As Christmas is Coming, Am I a “Chreaster”?

An imgae of a cross is on coffee.
An imgae of a cross is on coffee.
By CCD contributor: Paul Wu December 11th, 2020

Churches are always packed on Christmas, with non-Christians who desire to celebrate Christmas attending. However, another group should not be ignored, namely, “Chreasters.”

The number of “Chreasters,” those "Christians" who only attend church on Christmas and Easter cannot be calculated through survey, but the phenomenon is quite common. Some pastors say, “Almost all the back rows in the church are empty in ordinary Sunday services, but they are full on Christmas Eve. Even more chairs cannot hold the extra people and aisles are crowded with many people.” A Catholic priest also confesses that many Catholics seldom go to mass, while mainly attending church on Christmas.
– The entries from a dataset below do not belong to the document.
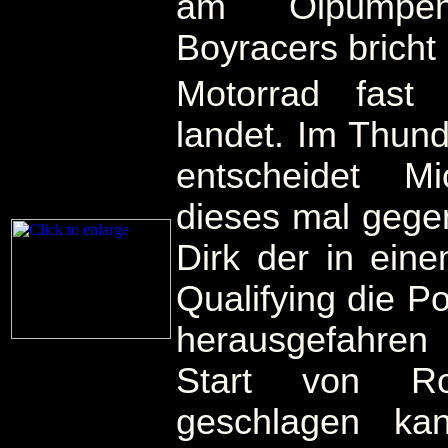
am Ölpumpen
Boyracers bricht
Motorrad fast
landet. Im Thun
entscheidet M
dieses mal gegen
Dirk der in ein
Qualifying die Po
herausgefahre
Start von Ro
geschlagen ka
A sister tells me that she, no longer a churchgoer, just attends church on Christmas Eve. Rarely seen in church, a brother who has been baptized, goes to church with his mother every Christmas to please her. What is more surprising is that I encountered some of my acquaintances at a Christmas celebration. Until then, I realized that they who did not seem like Christians who believe in Jesus. 

This is just a tiny amount of what happens on the surface. They share some common identities. Most of “Chreasters” are young and middle-aged who are occupied with work, and they no longer practice the Christian faith. They go to church once a year on Christmas, which is considered as “fulfilling their religious duties.”
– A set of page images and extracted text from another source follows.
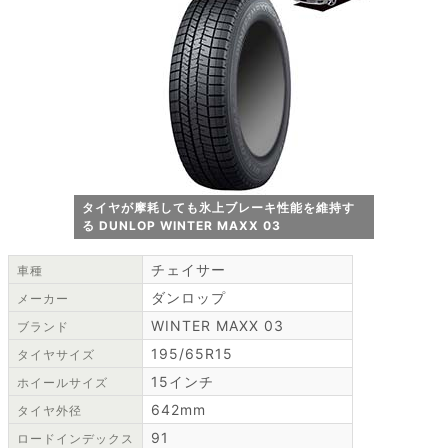
タイヤが摩耗しても氷上ブレーキ性能を維持す
る DUNLOP WINTER MAXX 03
チェイサー
車種
ダンロップ
メーカー
WINTER MAXX 03
ブランド
195/65R15
タイヤサイズ
15インチ
ホイールサイズ
642mm
タイヤ外径
91
ロードインデックス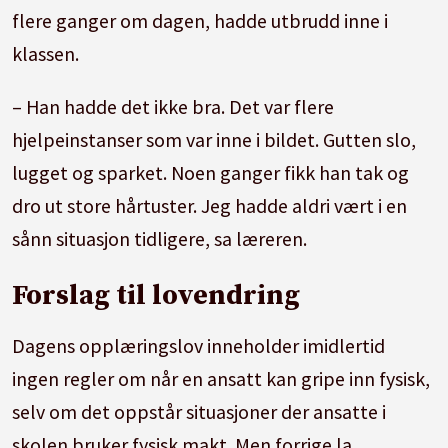
flere ganger om dagen, hadde utbrudd inne i
klassen.
– Han hadde det ikke bra. Det var flere
hjelpeinstanser som var inne i bildet. Gutten slo,
lugget og sparket. Noen ganger fikk han tak og
dro ut store hårtuster. Jeg hadde aldri vært i en
sånn situasjon tidligere, sa læreren.
Forslag til lovendring
Dagens opplæringslov inneholder imidlertid
ingen regler om når en ansatt kan gripe inn fysisk,
selv om det oppstår situasjoner der ansatte i
skolen bruker fysisk makt. Men forrige la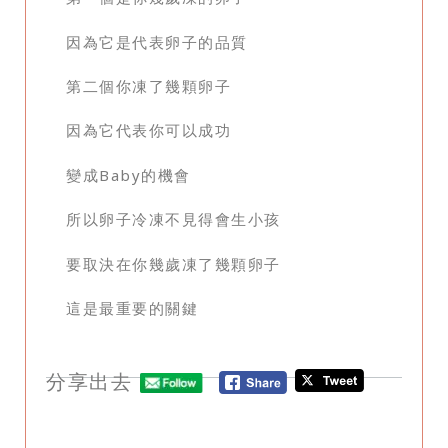
因為它是代表卵子的品質
第二個你凍了幾顆卵子
因為它代表你可以成功
變成Baby的機會
所以卵子冷凍不見得會生小孩
要取決在你幾歲凍了幾顆卵子
這是最重要的關鍵
分享出去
The second thing is that they prefer joining social organizations to going to church on Sundays due to the large amount of cultural entertainment that is available. The “heavy holiness” of Christmas leads them to church on that day. 

The majority come from Christian families, sharing the same religious identity with their family members with a lack of true devoutness. Out of the need for family meetings, they follow their families to Christmas celebrations. 

There are some “Chreasters” who are kind and have ideas and deeds in accordance with Christian teachings, but their spiritual lives are poor on average. More or less, there are some bad addictions even non-Christians don’t have in their lives. 

I came to know a soccer fan who is addicted to gambling. He said that he often placed bets with a man who worships God, but the latter disappears around Christmas because he is spending time at the church for three days and not gambling. Because of that, he eventually knew his friend’s Christian identity. 

Christians should live a life worthy of the calling they have received, obey Christ’s teachings in thoughts and deeds, and walk daily with the Lord, not being Christians just on Sundays or even Christmas. 

Moreover, the rise of “Chreasters” has something to do with a lack of pastoral care. A sister busy with her work became alienated from her church who never visited her. She would never have been a “Chreaster” if she would have been paid a vist at that time. 

The church can organize a ministry that is responsible for pastoring and caring for new Christians. The team can train them regularly with biblical teachings. The most important thing is to frequently visit those “Chreasaters” who can receive answers for their daily and faith questions and receive actual help. Then the special group can have a stronger sense of belonging and understand more about truth after having felt the warm of their churches.